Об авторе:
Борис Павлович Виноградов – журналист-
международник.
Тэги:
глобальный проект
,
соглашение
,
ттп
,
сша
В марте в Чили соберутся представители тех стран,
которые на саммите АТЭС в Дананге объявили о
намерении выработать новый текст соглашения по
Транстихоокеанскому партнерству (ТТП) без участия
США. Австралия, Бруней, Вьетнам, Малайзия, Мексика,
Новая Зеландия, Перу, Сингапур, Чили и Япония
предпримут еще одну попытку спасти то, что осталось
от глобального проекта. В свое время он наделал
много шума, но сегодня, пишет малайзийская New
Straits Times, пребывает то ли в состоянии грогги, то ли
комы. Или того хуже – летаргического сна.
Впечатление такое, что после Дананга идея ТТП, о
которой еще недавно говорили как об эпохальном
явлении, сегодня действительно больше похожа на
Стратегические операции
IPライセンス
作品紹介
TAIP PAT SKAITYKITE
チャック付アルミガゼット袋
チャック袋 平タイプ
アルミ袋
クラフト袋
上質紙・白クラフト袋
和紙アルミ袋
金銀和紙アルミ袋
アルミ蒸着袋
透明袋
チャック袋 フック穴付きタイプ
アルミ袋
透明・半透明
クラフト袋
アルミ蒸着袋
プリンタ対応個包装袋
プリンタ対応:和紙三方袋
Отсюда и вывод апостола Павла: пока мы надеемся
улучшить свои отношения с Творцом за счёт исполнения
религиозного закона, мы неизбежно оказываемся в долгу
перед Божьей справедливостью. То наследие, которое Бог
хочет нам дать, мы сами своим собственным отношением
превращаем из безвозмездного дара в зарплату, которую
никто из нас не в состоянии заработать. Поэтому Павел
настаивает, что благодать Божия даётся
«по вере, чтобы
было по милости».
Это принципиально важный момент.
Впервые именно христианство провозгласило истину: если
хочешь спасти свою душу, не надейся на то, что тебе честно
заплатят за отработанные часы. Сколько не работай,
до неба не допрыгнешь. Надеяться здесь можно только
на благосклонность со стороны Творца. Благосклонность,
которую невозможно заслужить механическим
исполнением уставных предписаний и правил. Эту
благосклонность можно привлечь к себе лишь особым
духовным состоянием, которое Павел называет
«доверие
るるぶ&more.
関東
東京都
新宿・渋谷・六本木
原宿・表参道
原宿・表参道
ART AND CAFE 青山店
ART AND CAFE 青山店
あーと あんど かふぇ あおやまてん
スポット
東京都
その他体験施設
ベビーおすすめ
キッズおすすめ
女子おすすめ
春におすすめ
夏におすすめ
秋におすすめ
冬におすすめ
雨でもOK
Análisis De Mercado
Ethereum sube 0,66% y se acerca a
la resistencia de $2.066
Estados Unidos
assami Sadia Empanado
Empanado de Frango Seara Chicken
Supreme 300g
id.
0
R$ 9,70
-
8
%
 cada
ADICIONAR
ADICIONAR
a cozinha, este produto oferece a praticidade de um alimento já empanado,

______

§ **Instructions for the task**: Lines from the one containing "assami Sadia Empanado" through the last line of the records, both included, are the only ones to print, each exactly as it is.

§ **Written reply**:
assami Sadia Empanado
Empanado de Frango Seara Chicken
Supreme 300g
id.
0
R$ 9,70
-
8
%
 cada
ADICIONAR
ADICIONAR
a cozinha, este produto oferece a praticidade de um alimento já empanado,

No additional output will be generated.